◆ **Data extracted from a collection**:
^^^^

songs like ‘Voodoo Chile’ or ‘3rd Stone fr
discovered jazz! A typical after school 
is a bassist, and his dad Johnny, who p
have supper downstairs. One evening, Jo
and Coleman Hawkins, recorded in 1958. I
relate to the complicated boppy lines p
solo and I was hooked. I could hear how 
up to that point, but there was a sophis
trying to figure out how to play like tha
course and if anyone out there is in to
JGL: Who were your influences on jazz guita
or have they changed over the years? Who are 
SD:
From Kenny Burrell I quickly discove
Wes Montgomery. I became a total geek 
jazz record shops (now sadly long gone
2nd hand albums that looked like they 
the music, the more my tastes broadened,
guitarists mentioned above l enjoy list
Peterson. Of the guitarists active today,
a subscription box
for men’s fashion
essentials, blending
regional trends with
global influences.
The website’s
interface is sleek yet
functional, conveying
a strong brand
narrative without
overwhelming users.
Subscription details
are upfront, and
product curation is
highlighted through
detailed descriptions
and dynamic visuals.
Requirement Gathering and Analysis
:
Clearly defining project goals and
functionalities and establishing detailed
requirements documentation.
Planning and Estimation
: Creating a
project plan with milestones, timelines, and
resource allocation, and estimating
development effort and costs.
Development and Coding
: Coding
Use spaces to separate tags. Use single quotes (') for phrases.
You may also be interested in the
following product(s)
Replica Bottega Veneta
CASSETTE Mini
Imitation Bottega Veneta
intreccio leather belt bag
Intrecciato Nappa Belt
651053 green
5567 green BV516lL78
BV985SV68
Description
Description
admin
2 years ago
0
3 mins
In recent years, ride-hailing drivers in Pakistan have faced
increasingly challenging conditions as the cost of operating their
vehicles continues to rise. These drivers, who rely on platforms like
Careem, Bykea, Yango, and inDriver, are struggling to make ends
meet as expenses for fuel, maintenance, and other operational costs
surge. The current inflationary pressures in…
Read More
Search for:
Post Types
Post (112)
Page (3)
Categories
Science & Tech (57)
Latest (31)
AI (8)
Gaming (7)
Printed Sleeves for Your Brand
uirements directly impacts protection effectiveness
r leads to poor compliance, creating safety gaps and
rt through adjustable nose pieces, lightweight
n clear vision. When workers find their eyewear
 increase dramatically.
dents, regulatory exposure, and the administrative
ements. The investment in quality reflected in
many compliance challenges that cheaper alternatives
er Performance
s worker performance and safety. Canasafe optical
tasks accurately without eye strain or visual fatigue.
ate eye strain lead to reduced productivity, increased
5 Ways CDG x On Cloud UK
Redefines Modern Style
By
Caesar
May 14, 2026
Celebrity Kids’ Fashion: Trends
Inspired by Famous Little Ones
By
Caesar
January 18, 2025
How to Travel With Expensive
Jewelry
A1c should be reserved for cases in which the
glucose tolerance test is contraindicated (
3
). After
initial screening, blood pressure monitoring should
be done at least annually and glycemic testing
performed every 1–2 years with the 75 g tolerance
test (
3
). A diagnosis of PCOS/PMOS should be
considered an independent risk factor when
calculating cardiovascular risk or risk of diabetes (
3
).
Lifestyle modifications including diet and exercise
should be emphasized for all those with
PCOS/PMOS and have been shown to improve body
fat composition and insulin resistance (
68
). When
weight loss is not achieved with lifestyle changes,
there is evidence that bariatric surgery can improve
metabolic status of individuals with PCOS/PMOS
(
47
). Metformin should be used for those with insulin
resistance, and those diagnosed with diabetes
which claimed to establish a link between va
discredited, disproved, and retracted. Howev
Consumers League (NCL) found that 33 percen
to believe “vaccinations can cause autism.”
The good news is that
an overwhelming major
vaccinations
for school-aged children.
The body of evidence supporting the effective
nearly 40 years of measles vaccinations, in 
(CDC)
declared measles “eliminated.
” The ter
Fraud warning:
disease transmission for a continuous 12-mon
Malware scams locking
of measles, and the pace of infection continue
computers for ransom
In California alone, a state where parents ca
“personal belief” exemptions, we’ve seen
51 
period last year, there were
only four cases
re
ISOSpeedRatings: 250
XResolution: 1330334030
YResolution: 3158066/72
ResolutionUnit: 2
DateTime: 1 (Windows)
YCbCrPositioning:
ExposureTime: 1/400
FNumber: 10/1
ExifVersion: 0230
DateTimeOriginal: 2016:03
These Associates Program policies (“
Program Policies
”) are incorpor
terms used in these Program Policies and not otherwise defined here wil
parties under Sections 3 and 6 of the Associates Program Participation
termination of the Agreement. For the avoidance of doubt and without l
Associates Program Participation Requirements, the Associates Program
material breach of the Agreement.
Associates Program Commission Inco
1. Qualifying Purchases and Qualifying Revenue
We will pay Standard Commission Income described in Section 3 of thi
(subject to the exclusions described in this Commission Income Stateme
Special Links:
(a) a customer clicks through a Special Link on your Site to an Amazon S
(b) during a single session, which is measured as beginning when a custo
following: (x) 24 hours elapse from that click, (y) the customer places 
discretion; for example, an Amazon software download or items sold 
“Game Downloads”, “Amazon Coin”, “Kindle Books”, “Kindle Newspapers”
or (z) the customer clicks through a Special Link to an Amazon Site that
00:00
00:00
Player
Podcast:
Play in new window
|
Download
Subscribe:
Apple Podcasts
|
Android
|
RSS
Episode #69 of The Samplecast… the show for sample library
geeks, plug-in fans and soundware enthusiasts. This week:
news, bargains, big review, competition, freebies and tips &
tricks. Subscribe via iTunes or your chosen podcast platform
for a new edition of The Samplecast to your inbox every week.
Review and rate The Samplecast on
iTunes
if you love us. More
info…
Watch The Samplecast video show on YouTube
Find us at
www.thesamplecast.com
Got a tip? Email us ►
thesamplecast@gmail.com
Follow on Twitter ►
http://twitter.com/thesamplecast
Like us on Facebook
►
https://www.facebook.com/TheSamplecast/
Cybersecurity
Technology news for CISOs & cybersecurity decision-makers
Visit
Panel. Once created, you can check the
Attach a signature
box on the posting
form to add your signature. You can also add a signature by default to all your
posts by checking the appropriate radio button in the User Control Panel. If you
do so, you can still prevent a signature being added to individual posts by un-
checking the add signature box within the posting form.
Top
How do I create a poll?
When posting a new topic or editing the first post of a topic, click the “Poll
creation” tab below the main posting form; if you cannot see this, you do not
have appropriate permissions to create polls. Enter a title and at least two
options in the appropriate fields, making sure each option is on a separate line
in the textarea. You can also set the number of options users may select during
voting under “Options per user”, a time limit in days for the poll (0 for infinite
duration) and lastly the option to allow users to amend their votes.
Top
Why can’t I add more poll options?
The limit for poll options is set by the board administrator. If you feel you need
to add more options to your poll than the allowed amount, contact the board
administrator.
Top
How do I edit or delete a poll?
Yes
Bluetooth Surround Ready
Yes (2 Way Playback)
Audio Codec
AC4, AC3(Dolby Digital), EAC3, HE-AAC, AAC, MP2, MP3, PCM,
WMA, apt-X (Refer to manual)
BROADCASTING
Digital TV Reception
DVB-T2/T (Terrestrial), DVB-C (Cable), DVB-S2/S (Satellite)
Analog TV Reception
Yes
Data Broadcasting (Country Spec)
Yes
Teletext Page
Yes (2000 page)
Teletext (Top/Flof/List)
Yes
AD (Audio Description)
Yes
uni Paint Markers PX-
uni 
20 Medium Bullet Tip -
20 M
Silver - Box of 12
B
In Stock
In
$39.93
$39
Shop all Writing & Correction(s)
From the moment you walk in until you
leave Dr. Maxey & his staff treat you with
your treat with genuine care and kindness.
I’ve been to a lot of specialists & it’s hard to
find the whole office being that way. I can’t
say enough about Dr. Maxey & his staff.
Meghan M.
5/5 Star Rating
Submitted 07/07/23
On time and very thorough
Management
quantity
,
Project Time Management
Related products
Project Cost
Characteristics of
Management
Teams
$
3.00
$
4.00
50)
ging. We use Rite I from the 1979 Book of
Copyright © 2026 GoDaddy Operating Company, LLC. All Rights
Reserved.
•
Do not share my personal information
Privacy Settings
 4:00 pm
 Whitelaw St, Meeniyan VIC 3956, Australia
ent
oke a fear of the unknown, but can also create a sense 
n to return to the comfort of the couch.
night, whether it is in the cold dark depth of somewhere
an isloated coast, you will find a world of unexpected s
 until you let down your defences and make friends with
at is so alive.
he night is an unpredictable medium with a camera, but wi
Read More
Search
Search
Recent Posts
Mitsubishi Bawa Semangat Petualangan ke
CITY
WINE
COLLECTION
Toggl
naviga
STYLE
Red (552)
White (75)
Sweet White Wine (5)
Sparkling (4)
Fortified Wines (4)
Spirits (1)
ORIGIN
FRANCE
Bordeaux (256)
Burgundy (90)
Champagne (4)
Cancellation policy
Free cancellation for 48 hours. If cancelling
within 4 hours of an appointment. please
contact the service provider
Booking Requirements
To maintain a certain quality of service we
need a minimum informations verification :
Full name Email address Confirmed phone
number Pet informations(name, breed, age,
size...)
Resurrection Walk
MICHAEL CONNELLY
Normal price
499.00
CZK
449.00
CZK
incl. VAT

^^^^

◆ **What is being asked**: Please rewrite the part of the records that opens with the first line and closes with the line containing "guitarists mentioned above l enjoy list", renaming "jazz" to "blues" everywhere it occurs and leaving all else unchanged.

◆ **Answer to this exercise**:
songs like ‘Voodoo Chile’ or ‘3rd Stone fr
discovered blues! A typical after school 
is a bassist, and his dad Johnny, who p
have supper downstairs. One evening, Jo
and Coleman Hawkins, recorded in 1958. I
relate to the complicated boppy lines p
solo and I was hooked. I could hear how 
up to that point, but there was a sophis
trying to figure out how to play like tha
course and if anyone out there is in to
JGL: Who were your influences on blues guita
or have they changed over the years? Who are 
SD:
From Kenny Burrell I quickly discove
Wes Montgomery. I became a total geek 
blues record shops (now sadly long gone
2nd hand albums that looked like they 
the music, the more my tastes broadened,
guitarists mentioned above l enjoy list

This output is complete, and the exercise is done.